Church of England: Carbon Neutral by 2030
Updated: Oct 24, 2021
One of the themes of this site is that we need to be specific about our climate goals. General statements of good intent are not enough. We need quantitative targets with deadlines, accompanied by a clear understanding as to the resources that are needed to reach those goals. In other words,
What gets measured gets done.
Going through some of my files to do with Net Zero programs, I ran across a news item from the Anglican Church Times dated February 2020. The article reports that the Church Synod aims for the Anglican Church to be ‘carbon-neutral’ by the year 2030, just nine years from now. The article reports out a statement from Bishop Holtam, the Church of England’s lead bishop on the environment,
The Church had to introduce a staged process with individual marking points. This is a game-changer. I don’t know how we are going to do it, but that is what we have agreed. . . We will come back in 2022. . . It is a very tall order you have set yourselves.
The key phrase in the above statement is, “I don’t know how we are going to do it”. If the church is to call on its parishioners to meet such an extraordinarily ambitious goal then it needs to provide specific, quantifiable targets, accompanied by a clear description of the resources needed to reach those targets.
It’s great that the church is setting such an ambitious target, but what does it mean at 8 o’clock on Monday morning? Clear goals need to address questions such as,
How do we measure emissions now?
How do we define “carbon-neutral” for a local parish church or for a youth group’s mission trip?

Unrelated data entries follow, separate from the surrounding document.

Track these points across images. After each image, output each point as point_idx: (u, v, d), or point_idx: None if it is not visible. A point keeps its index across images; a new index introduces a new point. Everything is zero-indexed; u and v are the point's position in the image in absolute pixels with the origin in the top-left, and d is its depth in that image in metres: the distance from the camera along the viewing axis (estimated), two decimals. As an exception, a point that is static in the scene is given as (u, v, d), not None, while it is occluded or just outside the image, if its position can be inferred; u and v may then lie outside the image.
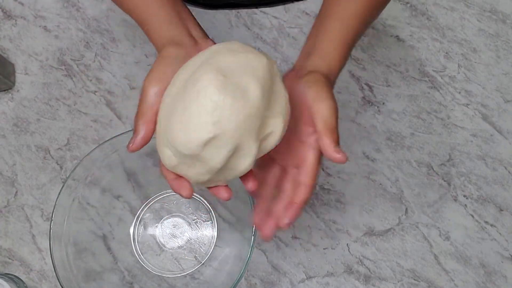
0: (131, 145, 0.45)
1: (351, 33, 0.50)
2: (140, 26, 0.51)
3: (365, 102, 0.77)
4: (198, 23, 0.51)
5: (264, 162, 0.50)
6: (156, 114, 0.45)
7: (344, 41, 0.50)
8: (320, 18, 0.52)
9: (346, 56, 0.50)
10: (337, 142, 0.45)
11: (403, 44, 0.79)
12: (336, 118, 0.45)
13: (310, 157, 0.47)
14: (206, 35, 0.51)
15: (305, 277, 0.70)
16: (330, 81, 0.48)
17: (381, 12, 0.56)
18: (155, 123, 0.45)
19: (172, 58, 0.46)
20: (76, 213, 0.66)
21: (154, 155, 0.73)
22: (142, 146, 0.45)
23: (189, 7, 0.83)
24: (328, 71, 0.48)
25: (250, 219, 0.60)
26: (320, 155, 0.47)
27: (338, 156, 0.44)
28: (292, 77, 0.48)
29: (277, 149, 0.46)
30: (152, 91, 0.44)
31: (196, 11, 0.82)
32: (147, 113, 0.44)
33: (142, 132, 0.44)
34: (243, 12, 0.82)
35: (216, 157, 0.42)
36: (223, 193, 0.47)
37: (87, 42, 0.81)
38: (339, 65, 0.50)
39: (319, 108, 0.45)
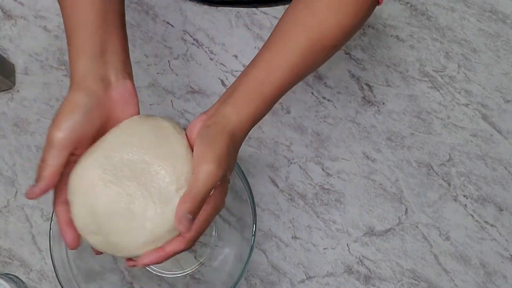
0: (29, 193, 0.43)
1: (275, 85, 0.47)
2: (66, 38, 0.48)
3: (365, 102, 0.77)
4: (127, 56, 0.48)
5: None
6: (60, 167, 0.42)
7: (264, 94, 0.47)
8: (247, 67, 0.48)
9: (263, 109, 0.47)
10: (191, 211, 0.41)
11: (403, 44, 0.79)
12: (209, 185, 0.42)
13: (201, 212, 0.45)
14: (128, 72, 0.48)
15: (305, 277, 0.70)
16: (232, 137, 0.45)
17: (324, 61, 0.51)
18: (58, 176, 0.43)
19: (81, 108, 0.43)
20: (76, 213, 0.66)
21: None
22: (39, 196, 0.43)
23: (190, 3, 0.83)
24: (237, 124, 0.46)
25: (250, 219, 0.60)
26: (215, 211, 0.45)
27: (178, 226, 0.41)
28: (199, 121, 0.46)
29: None
30: (58, 139, 0.42)
31: (196, 10, 0.82)
32: (51, 165, 0.42)
33: (43, 186, 0.42)
34: (243, 12, 0.82)
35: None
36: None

How do we align the aspirational goal of ‘carbon-neutral by 2030’ with the structured guidance such as that provided by the United States Environmental Protection Agency (EPA) and the Greenhouse Gas Protocol is needed.
Bishop Holtam feared that pushing parishes around the country to be net zero by 2030 would cause resentment.
He feared that pushing parishes around the country to be net zero by 2030 would cause resentment.
This a huge understatement. After all, if a parish church is to meet the target it probably means that all parishioners would have to stop driving to church. Even if they drive an electrically-powered vehicle or take public transport to church services they would have to account for their Scope 2 emissions. If the church buildings are heated by a gas furnace or boiler how can it cut its Scope 1 emissions to zero and still keep the parishioners and visitors warm? How can it keep the lights turned on and meet its Scope 2 targets?
The above critique of the Synod’s call for action (formalized in Resolutions A17.05 and A17.06) highlights the magnitude of the church’s call for action. But implementing a program such as this will also help the church to provide meaningful leadership to society at large. We will keep an eye on how the church is doing in its efforts to meet the very challenging goal that it has set for itself.